--- TASK TO COMPLETE ---
Please count the lines of the listing below in which "здорового" occurs, and reply with the number only.

--- MATERIAL FOR THIS EXERCISE ---
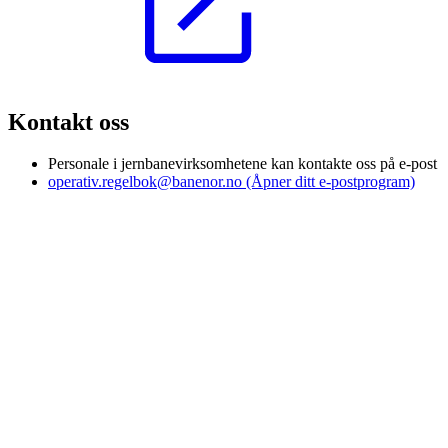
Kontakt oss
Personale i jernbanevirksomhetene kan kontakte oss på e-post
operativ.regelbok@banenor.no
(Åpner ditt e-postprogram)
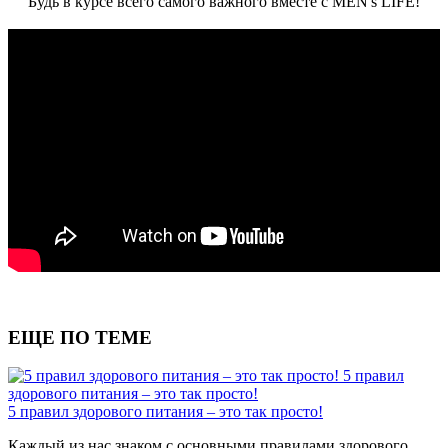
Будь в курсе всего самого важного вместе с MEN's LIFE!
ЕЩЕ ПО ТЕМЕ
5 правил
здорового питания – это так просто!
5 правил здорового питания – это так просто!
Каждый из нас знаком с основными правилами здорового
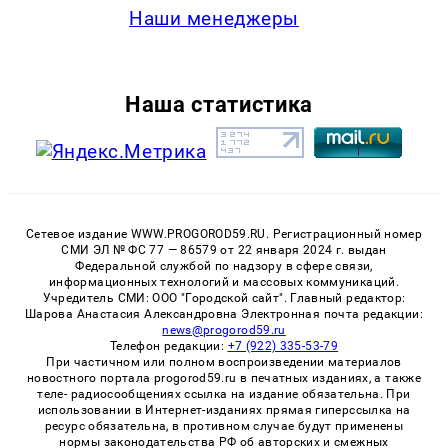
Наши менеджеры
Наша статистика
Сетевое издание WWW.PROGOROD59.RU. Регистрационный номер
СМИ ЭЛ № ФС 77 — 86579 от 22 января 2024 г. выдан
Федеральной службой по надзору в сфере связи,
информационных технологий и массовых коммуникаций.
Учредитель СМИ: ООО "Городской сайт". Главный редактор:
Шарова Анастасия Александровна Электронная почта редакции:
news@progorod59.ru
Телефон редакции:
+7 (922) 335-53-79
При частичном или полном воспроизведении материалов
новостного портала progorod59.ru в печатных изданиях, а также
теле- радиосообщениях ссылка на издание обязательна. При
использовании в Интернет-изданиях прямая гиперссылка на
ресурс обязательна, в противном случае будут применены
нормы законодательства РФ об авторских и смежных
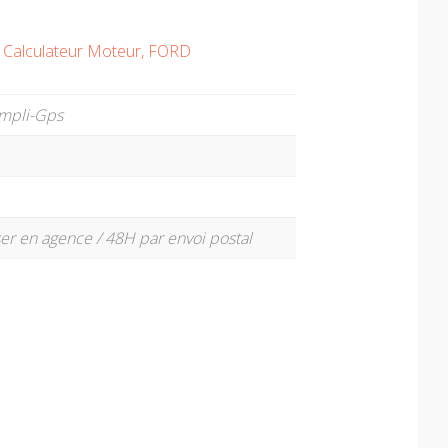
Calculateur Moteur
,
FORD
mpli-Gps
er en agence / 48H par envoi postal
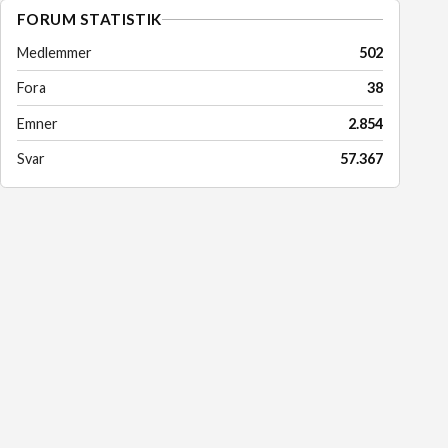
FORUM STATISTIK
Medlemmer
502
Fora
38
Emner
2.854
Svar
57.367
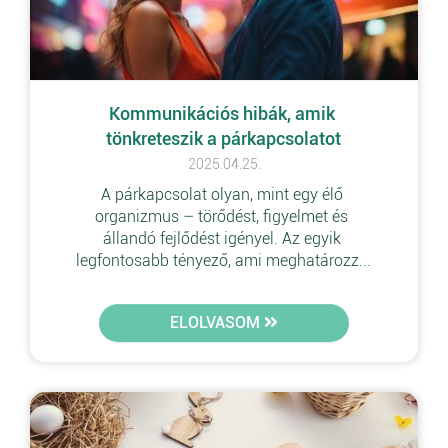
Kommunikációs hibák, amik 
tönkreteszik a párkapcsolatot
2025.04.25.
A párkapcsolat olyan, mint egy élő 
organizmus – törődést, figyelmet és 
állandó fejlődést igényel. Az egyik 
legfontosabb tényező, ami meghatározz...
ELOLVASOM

--- RESULT FOR THIS EXERCISE ---
3